In a 16 March campus-wide email, Executive Vice President for Planning and Policy Russell Carey said, “Out of an abundance of caution, we encourage international students, staff, faculty and scholars — including U.S. visa holders and permanent residents (or ‘green card holders’) — to consider postponing or delaying personal travel outside the United States until more information is available from the U.S. Department of State…Potential changes in travel restrictions and travel bans, visa procedures and processing, re-entry requirements, and other travel-related delays may affect travelers’ ability to return to the US as planned.”
The email was triggered in part by “concerning reports affecting our own community of a couple of individuals refused entry upon returning to the United States after international travel and compelled to immediately depart.”
Proposed legislation to ban Chinese students
In a related development, a group of Congressmen have introduced legislation that seeks to block Chinese nationals from studying in the United States, on the basis of national security.
The lead sponsor of the bill, Congressman Riley Moore, said, “Every year we allow nearly 300,000 Chinese nationals to come to the US on student visas. We’ve literally invited the [Chinese Communist Party] to spy on our military, steal our intellectual property, and threaten national security. Just last year, the FBI charged five Chinese nationals here on student visas after they were caught photographing joint US-Taiwan live fire military exercises. This cannot continue…Congress needs to end China’s exploitation of our student visa program. It’s time we turn off the spigot and immediately ban all student visas going to Chinese nationals.”
Funding in question
The US government paused funding of all programmes under the State Department’s Bureau of Educational and Cultural Affairs (ECA) on 13 February 2025 for an initial period of 15 days.
That funding freeze continues and it is affecting several prominent international education grant programmes in the US. Over 10,000 students and professionals participating in international exchanges – some American, some from other countries – have had their funding withdrawn. They have been given no indication of when – or if – funding of their programmes will be reinstated.

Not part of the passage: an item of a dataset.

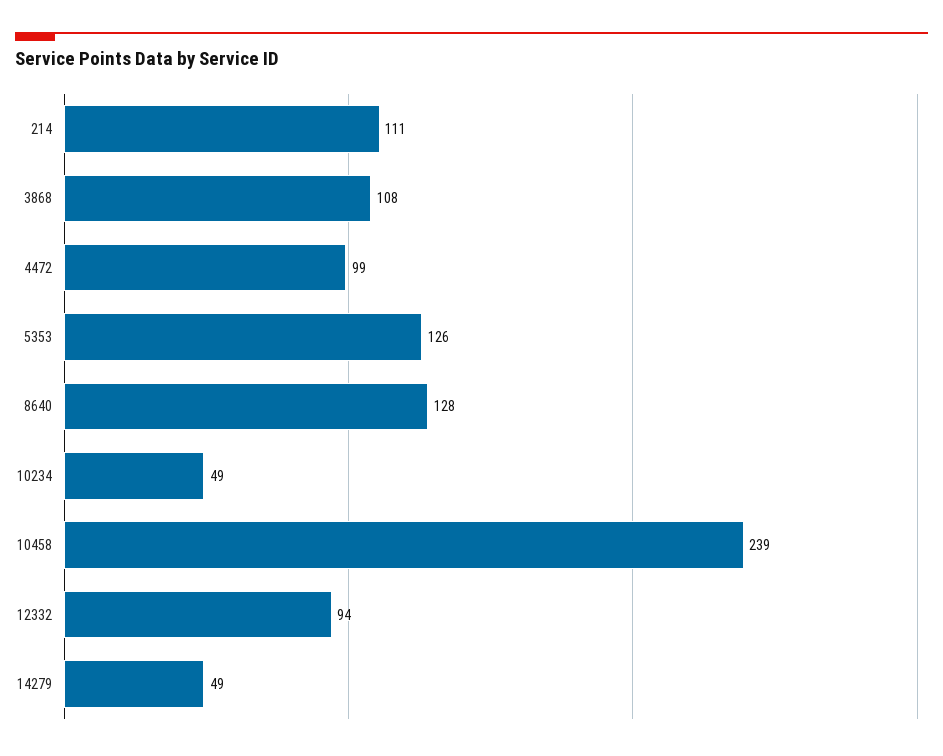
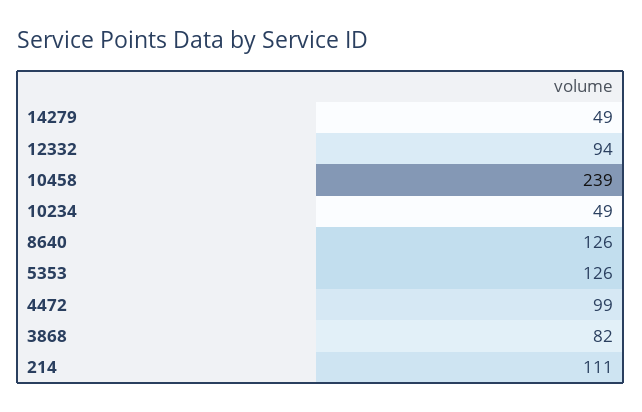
3868: 108 -> 82
8640: 128 -> 126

A report from Inside Higher Ed points out that, “The pool of US international applicants has changed significantly since the pandemic. The volume of students from China has decreased while enrolment from countries like Bangladesh, Ghana, and especially India — which rose by 23% last fall — has surged. International enrolment has also shifted from undergraduates to graduate students pursuing not just degrees but long-term research, work and life in the US…[Therefore], recent shifts in international applicant profiles could exacerbate the political blowback on enrolment. The Trump administration froze or eliminated hundreds of millions of dollars in federal research grants for universities this month…For today’s new international students, research and programme funding is ‘the major draw,’ and the grant cuts have left international graduate students wondering if they’ll be able to afford their degrees after all.”
What does this all mean?
Clearly, the funding for some students has already been affected and some students at least will feel less comfortable to travel to and from the United States. Depending on the scale of restrictions under the anticipated travel ban, many more students or prospective students could soon be impacted as well.
But if we have learned anything from the recent introduction of new policy settings in Australia, Canada, or the United Kingdom, it is that while the actual rule changes have an effect on student movement they often also create a high degree of confusion or uncertainty. And that tends to have an even wider impact on student decision making and planning for study abroad. While most students will already be well advanced in their plans for 2025, we might expect a greater impact from all this in 2026 and after.